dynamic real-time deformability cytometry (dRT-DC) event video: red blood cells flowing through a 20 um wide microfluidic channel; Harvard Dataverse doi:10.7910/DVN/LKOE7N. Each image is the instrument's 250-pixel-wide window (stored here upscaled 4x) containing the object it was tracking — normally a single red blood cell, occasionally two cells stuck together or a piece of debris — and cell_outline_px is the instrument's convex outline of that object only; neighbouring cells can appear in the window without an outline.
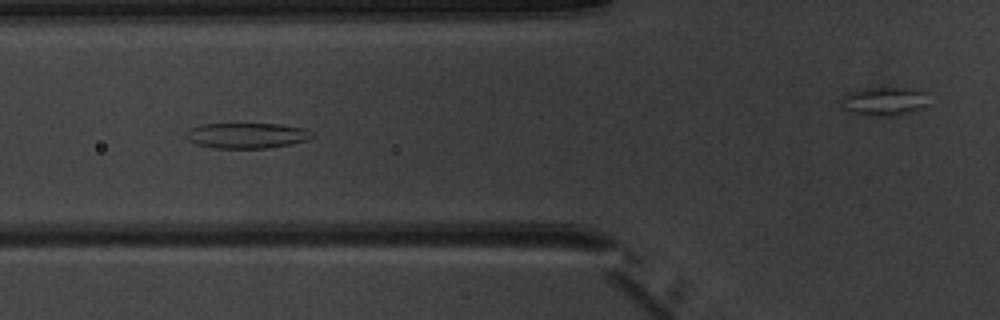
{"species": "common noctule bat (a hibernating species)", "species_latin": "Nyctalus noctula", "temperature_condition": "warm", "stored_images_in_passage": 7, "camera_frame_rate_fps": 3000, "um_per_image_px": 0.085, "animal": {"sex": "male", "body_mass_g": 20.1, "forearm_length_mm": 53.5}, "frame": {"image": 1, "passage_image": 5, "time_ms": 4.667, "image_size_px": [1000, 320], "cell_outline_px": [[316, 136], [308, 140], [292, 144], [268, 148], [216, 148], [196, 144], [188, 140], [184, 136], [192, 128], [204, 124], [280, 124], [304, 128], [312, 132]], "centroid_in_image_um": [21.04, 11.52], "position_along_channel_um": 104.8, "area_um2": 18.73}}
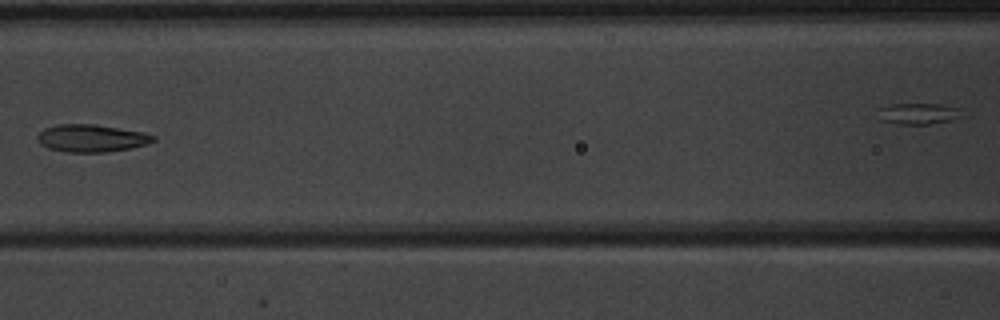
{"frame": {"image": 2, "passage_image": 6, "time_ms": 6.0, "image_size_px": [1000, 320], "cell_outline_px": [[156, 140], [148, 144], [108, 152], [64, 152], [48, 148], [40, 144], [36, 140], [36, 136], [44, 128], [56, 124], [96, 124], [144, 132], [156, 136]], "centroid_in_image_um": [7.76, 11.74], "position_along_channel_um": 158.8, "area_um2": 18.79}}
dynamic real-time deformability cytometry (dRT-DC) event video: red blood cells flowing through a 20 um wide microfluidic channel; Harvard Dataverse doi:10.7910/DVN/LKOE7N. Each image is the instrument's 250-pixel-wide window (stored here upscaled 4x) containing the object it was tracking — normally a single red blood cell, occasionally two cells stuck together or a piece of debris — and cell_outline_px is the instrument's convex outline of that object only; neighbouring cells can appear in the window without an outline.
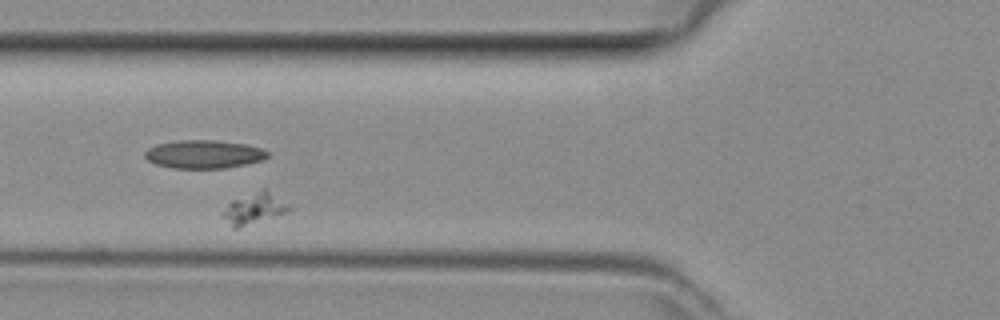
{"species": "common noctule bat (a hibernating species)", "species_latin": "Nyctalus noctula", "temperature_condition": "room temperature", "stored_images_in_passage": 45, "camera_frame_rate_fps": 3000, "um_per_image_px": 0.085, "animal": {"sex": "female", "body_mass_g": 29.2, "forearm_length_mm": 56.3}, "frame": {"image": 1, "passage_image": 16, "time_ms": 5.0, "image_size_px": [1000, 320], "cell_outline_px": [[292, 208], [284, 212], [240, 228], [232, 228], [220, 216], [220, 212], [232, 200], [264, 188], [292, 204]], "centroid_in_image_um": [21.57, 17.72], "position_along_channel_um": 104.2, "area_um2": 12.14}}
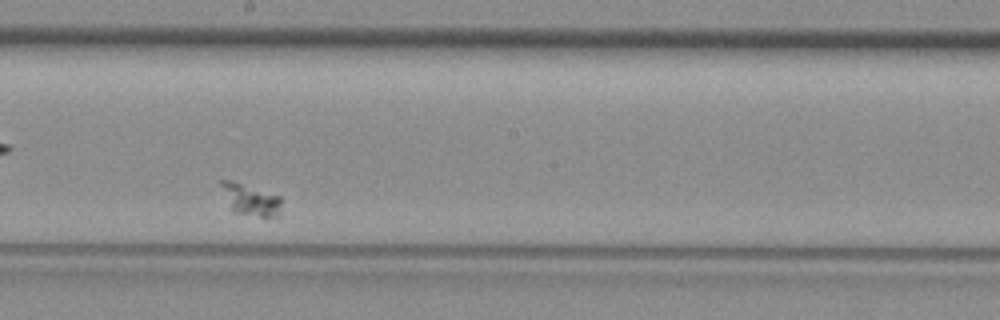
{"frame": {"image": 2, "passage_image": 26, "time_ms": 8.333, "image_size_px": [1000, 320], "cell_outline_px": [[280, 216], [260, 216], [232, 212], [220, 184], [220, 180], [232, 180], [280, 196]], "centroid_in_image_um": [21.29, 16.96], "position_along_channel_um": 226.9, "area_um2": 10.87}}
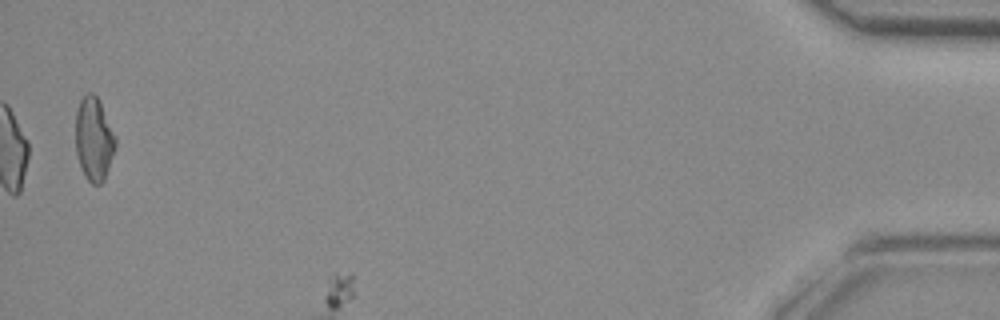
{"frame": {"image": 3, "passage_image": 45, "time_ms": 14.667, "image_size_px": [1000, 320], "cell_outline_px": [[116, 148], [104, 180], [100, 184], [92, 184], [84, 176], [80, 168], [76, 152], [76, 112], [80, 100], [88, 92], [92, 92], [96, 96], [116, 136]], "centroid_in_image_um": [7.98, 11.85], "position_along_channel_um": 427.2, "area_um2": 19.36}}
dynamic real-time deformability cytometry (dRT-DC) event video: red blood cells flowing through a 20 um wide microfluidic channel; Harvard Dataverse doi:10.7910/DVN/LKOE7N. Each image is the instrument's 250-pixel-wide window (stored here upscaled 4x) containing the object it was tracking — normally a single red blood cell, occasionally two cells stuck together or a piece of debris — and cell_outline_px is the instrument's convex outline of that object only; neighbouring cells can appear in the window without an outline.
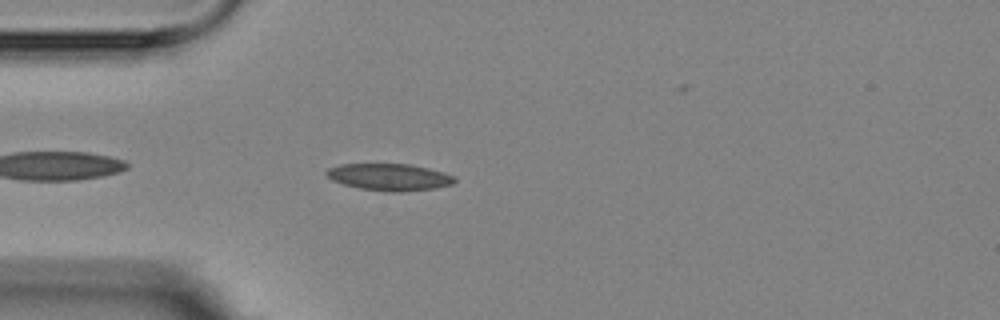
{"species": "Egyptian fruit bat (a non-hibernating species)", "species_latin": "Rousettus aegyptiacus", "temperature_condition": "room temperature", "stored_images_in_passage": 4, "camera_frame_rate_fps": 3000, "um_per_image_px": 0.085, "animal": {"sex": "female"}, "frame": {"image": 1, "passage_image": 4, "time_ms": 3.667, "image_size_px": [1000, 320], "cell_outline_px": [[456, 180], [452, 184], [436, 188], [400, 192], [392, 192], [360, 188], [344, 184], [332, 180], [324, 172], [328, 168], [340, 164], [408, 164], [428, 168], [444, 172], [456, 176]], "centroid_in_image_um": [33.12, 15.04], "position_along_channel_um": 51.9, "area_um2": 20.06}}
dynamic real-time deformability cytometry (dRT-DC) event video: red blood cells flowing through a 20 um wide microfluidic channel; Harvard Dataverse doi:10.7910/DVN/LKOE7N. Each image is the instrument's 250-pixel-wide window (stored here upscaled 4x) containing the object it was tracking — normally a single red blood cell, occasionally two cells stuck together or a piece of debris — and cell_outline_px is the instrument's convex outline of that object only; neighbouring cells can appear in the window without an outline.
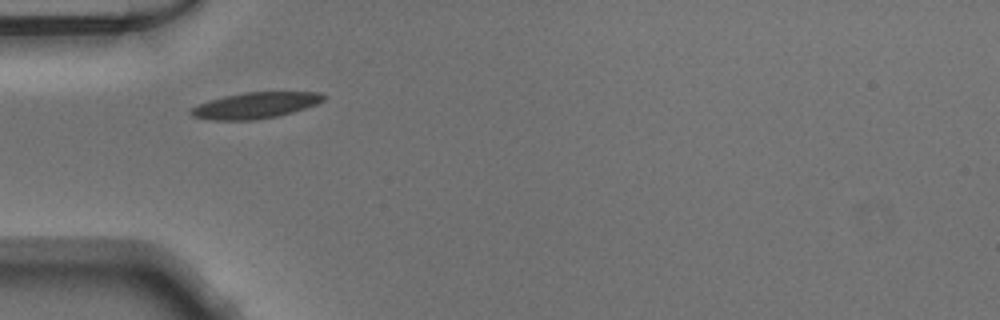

++++++++++++++++++++

Request
Repeat each entry exactly as given; no pictures belong in the copy.

Problem solution
dynamic real-time deformability cytometry (dRT-DC) event video: red blood cells flowing through a 20 um wide microfluidic channel; Harvard Dataverse doi:10.7910/DVN/LKOE7N. Each image is the instrument's 250-pixel-wide window (stored here upscaled 4x) containing the object it was tracking — normally a single red blood cell, occasionally two cells stuck together or a piece of debris — and cell_outline_px is the instrument's convex outline of that object only; neighbouring cells can appear in the window without an outline.
{"species": "common noctule bat (a hibernating species)", "species_latin": "Nyctalus noctula", "temperature_condition": "warm", "stored_images_in_passage": 7, "camera_frame_rate_fps": 3000, "um_per_image_px": 0.085, "animal": {"sex": "male", "body_mass_g": 20.1, "forearm_length_mm": 53.5}, "frame": {"image": 1, "passage_image": 5, "time_ms": 4.667, "image_size_px": [1000, 320], "cell_outline_px": [[316, 136], [308, 140], [292, 144], [268, 148], [216, 148], [196, 144], [188, 140], [184, 136], [192, 128], [204, 124], [280, 124], [304, 128], [312, 132]], "centroid_in_image_um": [21.04, 11.52], "position_along_channel_um": 104.8, "area_um2": 18.73}}
{"frame": {"image": 2, "passage_image": 6, "time_ms": 6.0, "image_size_px": [1000, 320], "cell_outline_px": [[156, 140], [148, 144], [108, 152], [64, 152], [48, 148], [40, 144], [36, 140], [36, 136], [44, 128], [56, 124], [96, 124], [144, 132], [156, 136]], "centroid_in_image_um": [7.76, 11.74], "position_along_channel_um": 158.8, "area_um2": 18.79}}
dynamic real-time deformability cytometry (dRT-DC) event video: red blood cells flowing through a 20 um wide microfluidic channel; Harvard Dataverse doi:10.7910/DVN/LKOE7N. Each image is the instrument's 250-pixel-wide window (stored here upscaled 4x) containing the object it was tracking — normally a single red blood cell, occasionally two cells stuck together or a piece of debris — and cell_outline_px is the instrument's convex outline of that object only; neighbouring cells can appear in the window without an outline.
{"species": "common noctule bat (a hibernating species)", "species_latin": "Nyctalus noctula", "temperature_condition": "room temperature", "stored_images_in_passage": 45, "camera_frame_rate_fps": 3000, "um_per_image_px": 0.085, "animal": {"sex": "female", "body_mass_g": 29.2, "forearm_length_mm": 56.3}, "frame": {"image": 1, "passage_image": 16, "time_ms": 5.0, "image_size_px": [1000, 320], "cell_outline_px": [[292, 208], [284, 212], [240, 228], [232, 228], [220, 216], [220, 212], [232, 200], [264, 188], [292, 204]], "centroid_in_image_um": [21.57, 17.72], "position_along_channel_um": 104.2, "area_um2": 12.14}}
{"frame": {"image": 2, "passage_image": 26, "time_ms": 8.333, "image_size_px": [1000, 320], "cell_outline_px": [[280, 216], [260, 216], [232, 212], [220, 184], [220, 180], [232, 180], [280, 196]], "centroid_in_image_um": [21.29, 16.96], "position_along_channel_um": 226.9, "area_um2": 10.87}}
{"frame": {"image": 3, "passage_image": 45, "time_ms": 14.667, "image_size_px": [1000, 320], "cell_outline_px": [[116, 148], [104, 180], [100, 184], [92, 184], [84, 176], [80, 168], [76, 152], [76, 112], [80, 100], [88, 92], [92, 92], [96, 96], [116, 136]], "centroid_in_image_um": [7.98, 11.85], "position_along_channel_um": 427.2, "area_um2": 19.36}}
dynamic real-time deformability cytometry (dRT-DC) event video: red blood cells flowing through a 20 um wide microfluidic channel; Harvard Dataverse doi:10.7910/DVN/LKOE7N. Each image is the instrument's 250-pixel-wide window (stored here upscaled 4x) containing the object it was tracking — normally a single red blood cell, occasionally two cells stuck together or a piece of debris — and cell_outline_px is the instrument's convex outline of that object only; neighbouring cells can appear in the window without an outline.
{"species": "Egyptian fruit bat (a non-hibernating species)", "species_latin": "Rousettus aegyptiacus", "temperature_condition": "room temperature", "stored_images_in_passage": 4, "camera_frame_rate_fps": 3000, "um_per_image_px": 0.085, "animal": {"sex": "female"}, "frame": {"image": 1, "passage_image": 4, "time_ms": 3.667, "image_size_px": [1000, 320], "cell_outline_px": [[456, 180], [452, 184], [436, 188], [400, 192], [392, 192], [360, 188], [344, 184], [332, 180], [324, 172], [328, 168], [340, 164], [408, 164], [428, 168], [444, 172], [456, 176]], "centroid_in_image_um": [33.12, 15.04], "position_along_channel_um": 51.9, "area_um2": 20.06}}
dynamic real-time deformability cytometry (dRT-DC) event video: red blood cells flowing through a 20 um wide microfluidic channel; Harvard Dataverse doi:10.7910/DVN/LKOE7N. Each image is the instrument's 250-pixel-wide window (stored here upscaled 4x) containing the object it was tracking — normally a single red blood cell, occasionally two cells stuck together or a piece of debris — and cell_outline_px is the instrument's convex outline of that object only; neighbouring cells can appear in the window without an outline.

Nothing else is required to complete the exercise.